BEGIN Text
Invicta Supergold closed down in May 1998, to be replaced by the mainly-networked Capital Gold. The change happened with no promotion, save for a handful of promotions scheduled to run over the weekend prior to the Monday launch. A local Drivetime show was retained, presented initially by Mike Peters, then Peter Fielding. This was ahead of the roll out of Capital Gold across other AM stations owned by the company; the Kent site acted as a test station, chosen in part because of its close proximity to Capital Gold in London, to ensure syndication worked and to iron out any problems.

By September, Capital Gold could also be heard in Birmingham, Sussex, Hampshire and, not long after, South Wales. A while later, the decision was taken to network the Drivetime show, presented by Tony Blackburn, and instead local breakfast shows would be broadcast on each of the local Capital Gold services. Kent's local opt-out show was then presented by Tim Stewart, who moved over from Invicta FM.

Former-BBC Radio 1 DJ Adrian John took over the Kent breakfast show in 2000.

A local breakfast show survived until August 2007, when the Capital Gold owners, GCap Media, purchased the Classic Gold stations from UBC. Ofcom agreed a proposal to move the four-hour local opt-out from breakfast to afternoons. Kent's breakfast show host by now was Neil Winfield, who left the station, and ex-Invicta jock Russ Lowe came in to present the 12-4 slot on weekdays. It was pre-recorded ('voicetracked') and 'music heavy'. As it was recorded especially for the Kent audience of the now-renamed Gold station, it was able to include occasional Kent information and other references to the county. Local news and travel was retained in the Breakfast and Drivetime programmes, and local commercials were broadcast 24 hours a day. All other output was produced at the Gold studios at Leicester Square in London.

===Invicta in the 00s===
Capital Radio plc and GWR Group plc merged in 2005; on 1 May that year, the newly enlarged group was renamed GCap Media plc. The first effects of the GCap merger were felt by Invicta FM soon afterwards. New boss Craig Boddy, assisted by GCap management, (Note: Hugh Murray and regional programme boss Peter Sinclair.) undertook a radical restructure of the station in September 2005, in response to falling listening figures and mounting overheads. Boddy changed Invicta from the style influenced by nearby Capital FM, to one that resembled the old Mix Network. Invicta was possibly the last local radio station owned by the company outside London to be live and local 24/7, (Note: This excludes the short-lived Steve Penk late night show heard across the Capital FM network, a Sunday afternoon show presented by Cat Deeley and Edith Bowman, and the weekly chart show) escaping overnight networking and voicetracking at times when Capital Radio-owned stablemates like Ocean, Southern and Power succumbed to one or the other.

The new relaunched Invicta carried the first of the GWR straplines, "The best mix of the 80s, 90s and today" from Monday 19 September 2005. The second strapline "Today's Best Mix", was introduced on Monday 28 August 2006.
END Text
The tasks:
A – List every person named as a show presenter in the radio station text's paragraphs before the "===Invicta in the 00s===" heading.
B – Render the lines of the listing as a numbered list, from the first line of the listing through the line holding "v(0, 190.5) *", inclusive, with blank lines left out.
BEGIN Source material
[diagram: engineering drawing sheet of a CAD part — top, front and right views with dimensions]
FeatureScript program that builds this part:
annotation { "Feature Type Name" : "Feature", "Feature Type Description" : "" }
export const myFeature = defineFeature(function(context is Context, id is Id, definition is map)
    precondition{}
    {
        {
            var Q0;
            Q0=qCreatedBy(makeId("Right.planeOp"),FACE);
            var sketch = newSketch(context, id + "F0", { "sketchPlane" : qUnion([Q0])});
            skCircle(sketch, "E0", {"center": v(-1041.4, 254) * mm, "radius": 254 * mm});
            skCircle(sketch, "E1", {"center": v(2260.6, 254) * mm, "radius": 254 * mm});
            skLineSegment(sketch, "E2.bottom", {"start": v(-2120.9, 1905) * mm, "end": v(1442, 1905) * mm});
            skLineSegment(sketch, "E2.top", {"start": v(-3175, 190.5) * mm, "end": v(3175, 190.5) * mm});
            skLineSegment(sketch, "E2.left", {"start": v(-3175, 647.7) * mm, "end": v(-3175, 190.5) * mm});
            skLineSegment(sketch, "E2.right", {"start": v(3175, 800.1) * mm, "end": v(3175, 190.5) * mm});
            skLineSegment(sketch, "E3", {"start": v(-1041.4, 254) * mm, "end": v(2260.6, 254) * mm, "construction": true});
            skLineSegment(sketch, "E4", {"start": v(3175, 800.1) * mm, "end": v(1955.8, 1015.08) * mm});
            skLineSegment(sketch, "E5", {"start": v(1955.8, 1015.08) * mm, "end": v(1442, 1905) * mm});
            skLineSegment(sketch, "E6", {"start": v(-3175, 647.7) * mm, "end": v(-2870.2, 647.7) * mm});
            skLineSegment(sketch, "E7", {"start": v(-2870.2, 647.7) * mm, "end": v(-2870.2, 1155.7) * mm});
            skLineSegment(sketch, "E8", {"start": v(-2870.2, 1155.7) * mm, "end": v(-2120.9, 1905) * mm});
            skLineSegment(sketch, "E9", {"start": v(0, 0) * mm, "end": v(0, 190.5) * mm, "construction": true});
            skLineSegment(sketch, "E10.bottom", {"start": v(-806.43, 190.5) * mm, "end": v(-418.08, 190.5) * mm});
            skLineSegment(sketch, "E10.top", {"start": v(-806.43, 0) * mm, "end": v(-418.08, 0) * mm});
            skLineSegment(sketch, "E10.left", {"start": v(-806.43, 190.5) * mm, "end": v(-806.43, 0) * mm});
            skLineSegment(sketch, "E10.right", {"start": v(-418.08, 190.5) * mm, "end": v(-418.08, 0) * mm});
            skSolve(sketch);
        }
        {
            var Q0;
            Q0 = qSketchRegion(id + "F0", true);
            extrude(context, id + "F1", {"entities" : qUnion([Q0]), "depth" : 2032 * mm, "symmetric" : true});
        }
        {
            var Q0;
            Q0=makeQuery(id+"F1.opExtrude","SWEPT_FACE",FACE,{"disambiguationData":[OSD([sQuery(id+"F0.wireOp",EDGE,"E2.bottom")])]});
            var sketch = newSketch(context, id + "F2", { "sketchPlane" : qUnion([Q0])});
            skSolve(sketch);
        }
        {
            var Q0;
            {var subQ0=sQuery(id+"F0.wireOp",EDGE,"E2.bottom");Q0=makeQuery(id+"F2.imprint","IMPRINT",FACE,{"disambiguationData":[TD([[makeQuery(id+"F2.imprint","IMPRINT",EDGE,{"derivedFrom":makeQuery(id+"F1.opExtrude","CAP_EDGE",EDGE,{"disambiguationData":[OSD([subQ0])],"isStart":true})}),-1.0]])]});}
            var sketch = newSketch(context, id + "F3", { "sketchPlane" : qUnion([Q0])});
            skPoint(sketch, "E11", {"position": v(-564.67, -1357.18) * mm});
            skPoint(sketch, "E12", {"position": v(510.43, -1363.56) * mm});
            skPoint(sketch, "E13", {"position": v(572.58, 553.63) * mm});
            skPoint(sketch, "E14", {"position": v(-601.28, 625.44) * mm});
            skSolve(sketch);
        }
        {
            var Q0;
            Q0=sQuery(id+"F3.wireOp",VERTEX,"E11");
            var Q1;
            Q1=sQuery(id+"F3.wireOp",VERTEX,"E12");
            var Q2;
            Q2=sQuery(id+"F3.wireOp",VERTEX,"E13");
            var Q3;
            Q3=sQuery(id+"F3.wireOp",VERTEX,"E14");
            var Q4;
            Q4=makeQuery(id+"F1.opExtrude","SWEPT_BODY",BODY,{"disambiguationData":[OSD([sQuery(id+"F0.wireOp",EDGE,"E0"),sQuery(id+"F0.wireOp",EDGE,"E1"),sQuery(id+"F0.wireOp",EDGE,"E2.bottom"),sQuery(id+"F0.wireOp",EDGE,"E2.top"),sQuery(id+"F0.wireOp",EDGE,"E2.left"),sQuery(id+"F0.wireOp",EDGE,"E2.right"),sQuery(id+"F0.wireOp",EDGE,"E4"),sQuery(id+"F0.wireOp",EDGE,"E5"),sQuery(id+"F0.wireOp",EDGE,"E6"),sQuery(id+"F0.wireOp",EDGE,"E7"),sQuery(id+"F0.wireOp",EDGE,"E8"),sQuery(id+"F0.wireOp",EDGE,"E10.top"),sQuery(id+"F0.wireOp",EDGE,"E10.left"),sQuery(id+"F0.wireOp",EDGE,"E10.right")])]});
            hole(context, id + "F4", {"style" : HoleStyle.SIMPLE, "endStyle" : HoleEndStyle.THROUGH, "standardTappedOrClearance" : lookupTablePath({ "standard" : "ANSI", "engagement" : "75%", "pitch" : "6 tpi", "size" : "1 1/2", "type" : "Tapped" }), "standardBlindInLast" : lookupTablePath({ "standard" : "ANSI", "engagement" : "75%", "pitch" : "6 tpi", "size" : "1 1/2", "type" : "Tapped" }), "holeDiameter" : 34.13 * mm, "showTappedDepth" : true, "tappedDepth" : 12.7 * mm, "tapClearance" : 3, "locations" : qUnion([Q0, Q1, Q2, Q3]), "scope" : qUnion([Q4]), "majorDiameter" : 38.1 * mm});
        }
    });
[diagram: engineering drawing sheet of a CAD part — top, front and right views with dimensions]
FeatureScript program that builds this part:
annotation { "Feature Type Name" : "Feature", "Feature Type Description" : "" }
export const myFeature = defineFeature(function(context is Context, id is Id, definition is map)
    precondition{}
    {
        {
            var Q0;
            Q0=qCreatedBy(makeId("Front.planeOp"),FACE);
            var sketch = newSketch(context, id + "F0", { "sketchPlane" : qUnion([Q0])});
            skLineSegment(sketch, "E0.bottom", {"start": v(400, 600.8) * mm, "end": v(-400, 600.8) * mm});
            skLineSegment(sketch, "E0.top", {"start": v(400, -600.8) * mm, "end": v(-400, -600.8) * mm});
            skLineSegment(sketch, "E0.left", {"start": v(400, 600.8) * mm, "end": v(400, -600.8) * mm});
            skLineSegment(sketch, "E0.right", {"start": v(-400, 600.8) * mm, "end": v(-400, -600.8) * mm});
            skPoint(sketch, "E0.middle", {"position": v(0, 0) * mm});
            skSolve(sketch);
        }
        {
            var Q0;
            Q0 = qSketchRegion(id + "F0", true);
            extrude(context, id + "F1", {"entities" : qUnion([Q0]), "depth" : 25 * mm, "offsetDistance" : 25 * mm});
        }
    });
END Source material
Solutions below:
A – Mike Peters, Peter Fielding, Tony Blackburn, Tim Stewart, Adrian John, Neil Winfield, Russ Lowe

B –
1. [diagram: engineering drawing sheet of a CAD part — top, front and right views with dimensions]
2. FeatureScript program that builds this part:
3. annotation { "Feature Type Name" : "Feature", "Feature Type Description" : "" }
4. export const myFeature = defineFeature(function(context is Context, id is Id, definition is map)
5.     precondition{}
6.     {
7.         {
8.             var Q0;
9.             Q0=qCreatedBy(makeId("Right.planeOp"),FACE);
10.             var sketch = newSketch(context, id + "F0", { "sketchPlane" : qUnion([Q0])});
11.             skCircle(sketch, "E0", {"center": v(-1041.4, 254) * mm, "radius": 254 * mm});
12.             skCircle(sketch, "E1", {"center": v(2260.6, 254) * mm, "radius": 254 * mm});
13.             skLineSegment(sketch, "E2.bottom", {"start": v(-2120.9, 1905) * mm, "end": v(1442, 1905) * mm});
14.             skLineSegment(sketch, "E2.top", {"start": v(-3175, 190.5) * mm, "end": v(3175, 190.5) * mm});
15.             skLineSegment(sketch, "E2.left", {"start": v(-3175, 647.7) * mm, "end": v(-3175, 190.5) * mm});
16.             skLineSegment(sketch, "E2.right", {"start": v(3175, 800.1) * mm, "end": v(3175, 190.5) * mm});
17.             skLineSegment(sketch, "E3", {"start": v(-1041.4, 254) * mm, "end": v(2260.6, 254) * mm, "construction": true});
18.             skLineSegment(sketch, "E4", {"start": v(3175, 800.1) * mm, "end": v(1955.8, 1015.08) * mm});
19.             skLineSegment(sketch, "E5", {"start": v(1955.8, 1015.08) * mm, "end": v(1442, 1905) * mm});
20.             skLineSegment(sketch, "E6", {"start": v(-3175, 647.7) * mm, "end": v(-2870.2, 647.7) * mm});
21.             skLineSegment(sketch, "E7", {"start": v(-2870.2, 647.7) * mm, "end": v(-2870.2, 1155.7) * mm});
22.             skLineSegment(sketch, "E8", {"start": v(-2870.2, 1155.7) * mm, "end": v(-2120.9, 1905) * mm});
23.             skLineSegment(sketch, "E9", {"start": v(0, 0) * mm, "end": v(0, 190.5) * mm, "construction": true});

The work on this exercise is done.